The third week of Florida’s COVID vaccine rollout encountered some turbulence as hospitals and county offices of the Florida Department of Health began piecemeal efforts to reach out to the public as demand far outpaces the limited allotment of doses trickling to the state from the federal government.

Stephen Kissler, an immunology and infectious disease expert with Harvard T.H. Chan School of Public Health, said that the haphazard nature of the rollout is to be expected, given how little time officials had to plan, and the overwhelming interest from seniors is “a good problem to have.”

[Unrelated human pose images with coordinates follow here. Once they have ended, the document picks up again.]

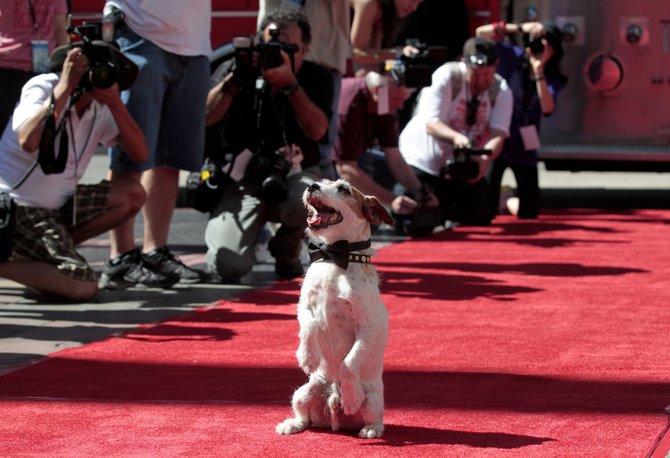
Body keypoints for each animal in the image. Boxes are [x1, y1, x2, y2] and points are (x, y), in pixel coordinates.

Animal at [276, 177, 394, 438]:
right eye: (321, 182)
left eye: (343, 189)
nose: (311, 185)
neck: (334, 258)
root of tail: (335, 419)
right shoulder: (304, 306)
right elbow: (309, 325)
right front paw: (307, 357)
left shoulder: (367, 329)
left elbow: (349, 364)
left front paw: (351, 397)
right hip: (303, 392)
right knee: (305, 417)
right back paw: (292, 424)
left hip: (374, 401)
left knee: (376, 419)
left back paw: (367, 425)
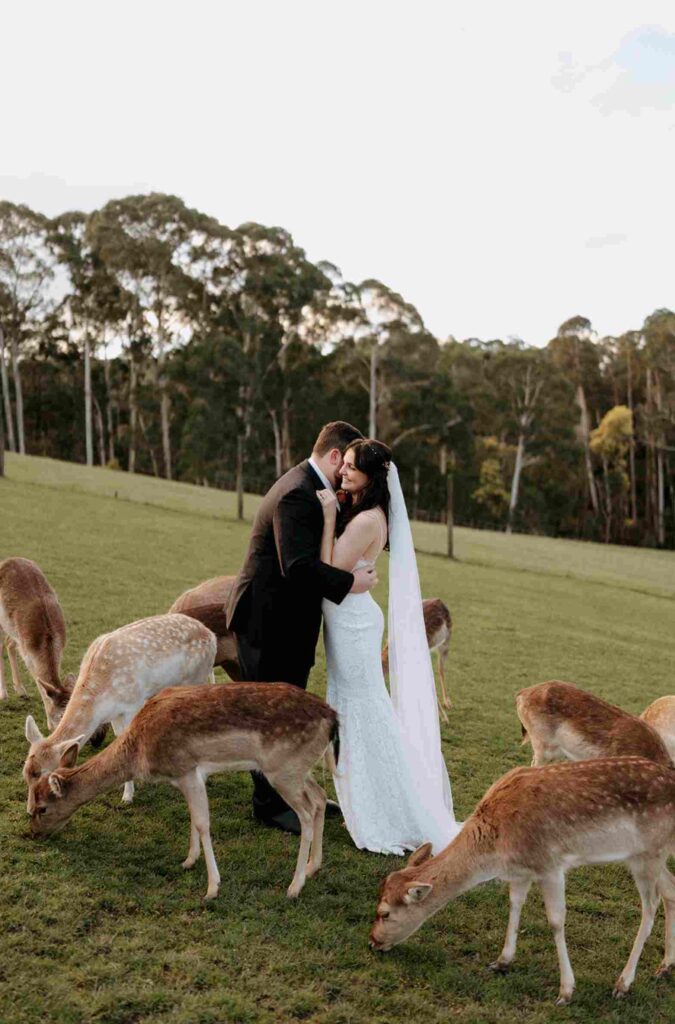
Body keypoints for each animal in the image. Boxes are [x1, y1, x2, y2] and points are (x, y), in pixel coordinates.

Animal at [0, 557, 75, 733]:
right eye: (60, 715)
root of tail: (7, 560)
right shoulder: (28, 655)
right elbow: (39, 682)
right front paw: (49, 725)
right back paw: (4, 693)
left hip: (14, 630)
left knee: (9, 644)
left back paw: (20, 691)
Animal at [25, 610, 215, 802]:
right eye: (26, 773)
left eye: (41, 773)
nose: (31, 805)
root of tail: (210, 634)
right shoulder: (115, 714)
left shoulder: (133, 702)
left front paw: (128, 796)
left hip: (198, 676)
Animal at [29, 684, 338, 901]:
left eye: (41, 808)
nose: (33, 834)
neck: (140, 751)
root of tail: (333, 718)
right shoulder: (188, 776)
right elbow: (192, 817)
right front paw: (188, 860)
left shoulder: (187, 768)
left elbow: (202, 823)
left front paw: (212, 888)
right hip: (299, 770)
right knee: (320, 797)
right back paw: (313, 866)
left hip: (282, 770)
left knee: (306, 813)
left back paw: (294, 886)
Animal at [372, 757, 675, 1003]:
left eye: (384, 913)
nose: (373, 941)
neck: (495, 852)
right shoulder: (521, 871)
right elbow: (515, 904)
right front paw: (502, 961)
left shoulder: (549, 864)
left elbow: (555, 921)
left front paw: (566, 990)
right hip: (648, 855)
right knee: (670, 889)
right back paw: (665, 965)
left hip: (648, 854)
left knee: (650, 907)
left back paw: (623, 983)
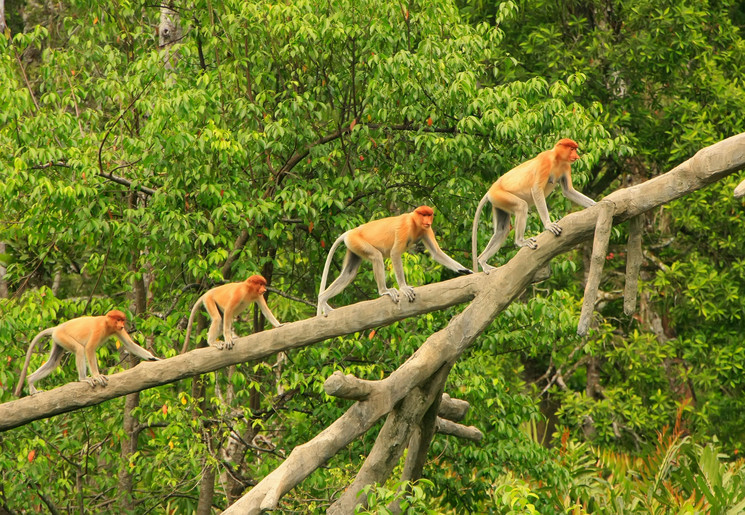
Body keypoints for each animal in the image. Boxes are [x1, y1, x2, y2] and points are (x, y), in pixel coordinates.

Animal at [14, 310, 160, 400]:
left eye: (122, 320)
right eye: (118, 319)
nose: (122, 325)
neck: (107, 323)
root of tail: (57, 328)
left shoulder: (117, 330)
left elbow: (130, 345)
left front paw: (154, 358)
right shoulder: (99, 329)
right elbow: (89, 349)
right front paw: (97, 376)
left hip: (58, 340)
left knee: (53, 362)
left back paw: (30, 381)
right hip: (62, 336)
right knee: (80, 349)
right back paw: (83, 378)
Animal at [316, 206, 470, 318]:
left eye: (429, 215)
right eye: (423, 215)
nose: (428, 221)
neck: (414, 222)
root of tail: (351, 231)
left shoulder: (426, 230)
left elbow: (436, 253)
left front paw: (465, 270)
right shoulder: (405, 227)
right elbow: (395, 253)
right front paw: (404, 288)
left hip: (353, 246)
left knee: (349, 273)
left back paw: (323, 299)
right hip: (357, 241)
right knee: (376, 257)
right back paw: (384, 291)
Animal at [470, 137, 592, 274]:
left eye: (575, 149)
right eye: (572, 149)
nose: (576, 156)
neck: (556, 158)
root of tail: (490, 190)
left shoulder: (566, 166)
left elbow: (568, 191)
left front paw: (596, 204)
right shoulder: (545, 161)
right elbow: (537, 190)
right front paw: (549, 225)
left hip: (498, 203)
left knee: (502, 230)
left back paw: (482, 260)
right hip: (500, 195)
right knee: (521, 206)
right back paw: (520, 242)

But Kissler said health officials and hospitals should move quickly to do more than just offering hotlines and online portals for people to sign up for appointments.

“It’s complicated partly because of the way vaccines need to be stored,” said Kissler, referring to the ultra-cold storage requirements for the Pfizer-BioNTech and Moderna vaccines. “But that said, the outreach can still be done in a much more proactive way, and should be.”

He said outreach will help address disparities in access to healthcare. The reason health officials want to get the vaccine out into the community rather than wait for the community to come to then, Kissler said, is because, like other health issues, inequities and disparities in how people fare largely rise out of swaths of the public not having regular access to healthcare.

“Certain people getting the vaccine later than others can really entrench those disparities,” he said.